A differenza dei precedenti ‘mafia-movie’ di Scorsese, vedi Quei Bravi ragazzi e Casinò, in The Irishman manca la ‘spettacolarizzazione’ criminale. Una scelta precisa, e forse spiazzante, da parte del regista. “Perché tutto è legato al passato, e ogni decisione è già stata presa. Non ho mai pensato alla spettacolarizzazione di questa storia, lo spettacolo per me doveva essere interiore“.
Sul set di The Irishman Martin Scorsese ha ritrovato il suo attore feticcio, 24 anni dopo Casino, debuttando invece al fianco di Al Pacino.
Con De Niro abbiamo parlato anche poco. Una volta che ho letto lo script, e ho visto la reazione di Bob, sapevo come avremmo dovuto fare questo film. Senza spiegare troppo, rimanendo legati al personaggio.
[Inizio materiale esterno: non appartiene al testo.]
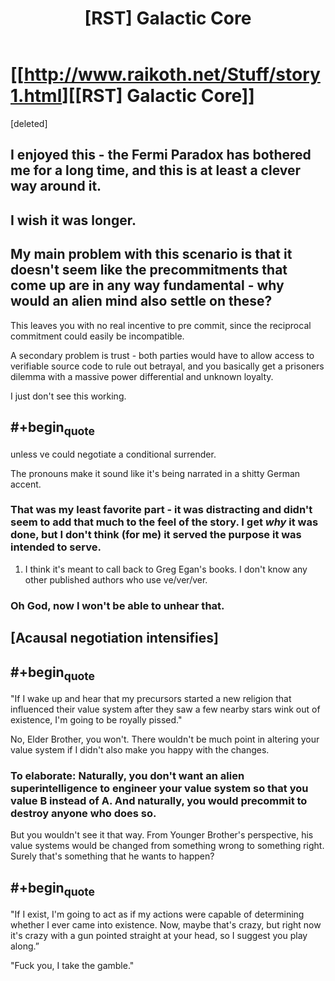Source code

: #+TITLE: [RST] Galactic Core

* [[http://www.raikoth.net/Stuff/story1.html][[RST] Galactic Core]]
:PROPERTIES:
:Score: 22
:DateUnix: 1409920448.0
:END:
[deleted]


** I enjoyed this - the Fermi Paradox has bothered me for a long time, and this is at least a clever way around it.
:PROPERTIES:
:Author: alexanderwales
:Score: 7
:DateUnix: 1409931588.0
:END:


** I wish it was longer.
:PROPERTIES:
:Author: AmeteurOpinions
:Score: 4
:DateUnix: 1409930321.0
:END:


** My main problem with this scenario is that it doesn't seem like the precommitments that come up are in any way fundamental - why would an alien mind also settle on these?

This leaves you with no real incentive to pre commit, since the reciprocal commitment could easily be incompatible.

A secondary problem is trust - both parties would have to allow access to verifiable source code to rule out betrayal, and you basically get a prisoners dilemma with a massive power differential and unknown loyalty.

I just don't see this working.
:PROPERTIES:
:Author: PeridexisErrant
:Score: 4
:DateUnix: 1409960224.0
:END:


** #+begin_quote
  unless ve could negotiate a conditional surrender.
#+end_quote

The pronouns make it sound like it's being narrated in a shitty German accent.
:PROPERTIES:
:Author: holomanga
:Score: 6
:DateUnix: 1409925057.0
:END:

*** That was my least favorite part - it was distracting and didn't seem to add that much to the feel of the story. I get /why/ it was done, but I don't think (for me) it served the purpose it was intended to serve.
:PROPERTIES:
:Author: alexanderwales
:Score: 5
:DateUnix: 1409945000.0
:END:

**** I think it's meant to call back to Greg Egan's books. I don't know any other published authors who use ve/ver/ver.
:PROPERTIES:
:Author: Chronophilia
:Score: 3
:DateUnix: 1409960254.0
:END:


*** Oh God, now I won't be able to unhear that.
:PROPERTIES:
:Author: FeepingCreature
:Score: 3
:DateUnix: 1409929922.0
:END:


** [Acausal negotiation intensifies]
:PROPERTIES:
:Author: ZankerH
:Score: 2
:DateUnix: 1410121835.0
:END:


** #+begin_quote
  "If I wake up and hear that my precursors started a new religion that influenced their value system after they saw a few nearby stars wink out of existence, I'm going to be royally pissed."
#+end_quote

No, Elder Brother, you won't. There wouldn't be much point in altering your value system if I didn't also make you happy with the changes.
:PROPERTIES:
:Author: Chronophilia
:Score: 4
:DateUnix: 1409960260.0
:END:

*** To elaborate: Naturally, you don't want an alien superintelligence to engineer your value system so that you value B instead of A. And naturally, you would precommit to destroy anyone who does so.

But you wouldn't see it that way. From Younger Brother's perspective, his value systems would be changed from something wrong to something right. Surely that's something that he wants to happen?
:PROPERTIES:
:Author: Chronophilia
:Score: 2
:DateUnix: 1410096509.0
:END:


** #+begin_quote
  "If I exist, I'm going to act as if my actions were capable of determining whether I ever came into existence. Now, maybe that's crazy, but right now it's crazy with a gun pointed straight at your head, so I suggest you play along.”

  "Fuck you, I take the gamble."
#+end_quote
:PROPERTIES:
:Score: 1
:DateUnix: 1409944538.0
:END:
Non avevo mai lavorato con Al Pacino, anche se lo conosco dal 1970. Negli anni ’80 stavamo per fare un film su Modigliani, ma poi non se n’è fatto niente. L’idea di far fare Hoffa a Pacino è stata di Bob. Si sente il loro rapporto, si rispettano come professionisti, come persone, e nel film si percepisce tutto questo. Sapevano che stavano facendo qualcosa di speciale, di unico. Bob e Al sono sempre stati presenti sul set, anche quando erano stanchissimi ed ero io a dirgli di andarsene. Senza la tecnologia non avremmo potuto fare il film. In caso contrario avremmo dovuto trovare giovani attori per i ruoli di Bob, Al e Joe Pesci da giovani. Ma io non volevo. Volevo fare questo film con i miei amici. E ad Hollywood nessuno ci ha dato i soldi necessari alla sua realizzazione. fino a quando è arrivata Netflix. Totale libertà creativa, completa. Mi hanno concesso persino sei mesi in più di post-produzione, oltre a tutto il tempo che volevo per girare.
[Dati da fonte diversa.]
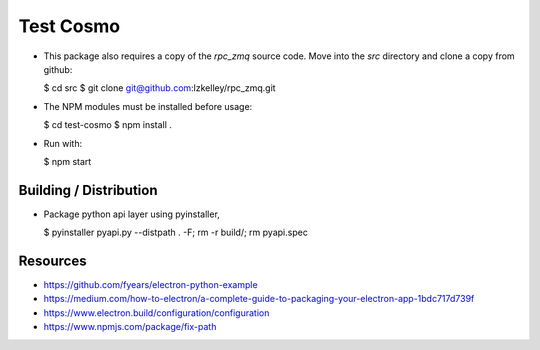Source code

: Test Cosmo
==========

-   This package also requires a copy of the `rpc_zmq` source code.  Move into the `src` directory and clone a copy from github:

    $ cd src  
    $ git clone git@github.com:lzkelley/rpc_zmq.git

-   The NPM modules must be installed before usage:

    $ cd test-cosmo
    $ npm install .

-   Run with:

    $ npm start


Building / Distribution
-----------------------
-   Package python api layer using pyinstaller,

    $ pyinstaller pyapi.py --distpath . -F; rm -r build/; rm pyapi.spec


Resources
---------
-   https://github.com/fyears/electron-python-example
-   https://medium.com/how-to-electron/a-complete-guide-to-packaging-your-electron-app-1bdc717d739f
-   https://www.electron.build/configuration/configuration
-   https://www.npmjs.com/package/fix-path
Mesi di post-produzione necessari in ambito CG, per l’enorme lavoro fatto sui volti dei protagonisti, ringiovaniti di decenni. Un lavoro complesso e innovativo.
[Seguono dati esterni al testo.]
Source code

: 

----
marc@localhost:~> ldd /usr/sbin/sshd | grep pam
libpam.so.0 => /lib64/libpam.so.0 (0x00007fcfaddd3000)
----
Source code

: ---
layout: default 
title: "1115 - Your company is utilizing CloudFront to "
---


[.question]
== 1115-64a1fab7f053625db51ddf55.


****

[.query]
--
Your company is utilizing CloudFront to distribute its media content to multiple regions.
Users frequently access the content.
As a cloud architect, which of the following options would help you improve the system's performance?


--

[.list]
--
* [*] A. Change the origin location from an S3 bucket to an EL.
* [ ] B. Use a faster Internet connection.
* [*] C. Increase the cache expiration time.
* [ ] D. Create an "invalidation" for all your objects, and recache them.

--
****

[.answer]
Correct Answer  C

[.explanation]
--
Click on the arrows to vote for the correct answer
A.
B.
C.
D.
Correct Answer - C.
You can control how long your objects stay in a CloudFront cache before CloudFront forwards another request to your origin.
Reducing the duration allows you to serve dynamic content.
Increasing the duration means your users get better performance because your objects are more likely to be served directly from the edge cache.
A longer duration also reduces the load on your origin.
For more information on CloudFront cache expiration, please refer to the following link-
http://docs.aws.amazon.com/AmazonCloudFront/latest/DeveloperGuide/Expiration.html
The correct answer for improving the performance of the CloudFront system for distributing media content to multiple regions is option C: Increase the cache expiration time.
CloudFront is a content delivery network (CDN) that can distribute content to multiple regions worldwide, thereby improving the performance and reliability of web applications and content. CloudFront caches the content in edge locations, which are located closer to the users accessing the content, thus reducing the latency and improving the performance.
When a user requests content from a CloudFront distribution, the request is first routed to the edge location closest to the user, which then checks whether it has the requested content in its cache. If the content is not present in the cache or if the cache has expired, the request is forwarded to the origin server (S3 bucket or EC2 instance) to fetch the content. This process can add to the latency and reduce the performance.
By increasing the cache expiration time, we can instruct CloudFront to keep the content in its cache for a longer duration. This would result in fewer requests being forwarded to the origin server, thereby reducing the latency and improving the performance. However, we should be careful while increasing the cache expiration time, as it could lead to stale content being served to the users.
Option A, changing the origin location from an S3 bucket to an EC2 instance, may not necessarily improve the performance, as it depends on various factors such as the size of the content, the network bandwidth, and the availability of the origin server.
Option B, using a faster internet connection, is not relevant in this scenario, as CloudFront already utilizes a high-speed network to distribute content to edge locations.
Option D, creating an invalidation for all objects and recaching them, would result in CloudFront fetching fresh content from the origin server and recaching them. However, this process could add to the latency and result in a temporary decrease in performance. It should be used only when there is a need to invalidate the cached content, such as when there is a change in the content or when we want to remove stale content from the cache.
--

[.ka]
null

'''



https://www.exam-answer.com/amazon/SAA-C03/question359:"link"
Abbiamo utilizzato una tecnologia sperimentale, ma settimana dopo settimana la tecnologia è migliorata. Un processo complicatissimo, mistico. Facemmo un tentativo video con De Niro, subito dopo che ho girato Silence, nel 2015. Abbiamo ricreato una scena di Quei bravi Ragazzi, dopo 3 mesi abbiamo visto una versione grezza, al 30%. E la trasformazione era impressionante. Una procedura complicatissima di post-produzione. Abbiamo girato il film senza la tecnologia, per poi lavorarci in post-produzione nei sei mesi successivi. Sul set la macchina da presa era la solita, io volevo fare questo film con i miei amici e solo con loro. Niente caschi, ventose, green screen. Pacino e Bob non l’avrebbero mai fatto. Sono passati 4 anni da quel primo test e il risultato è straordinario.
The Irishman sarà dal 4 al 6 novembre in cinema selezionati, e su Netflix dal 27 novembre.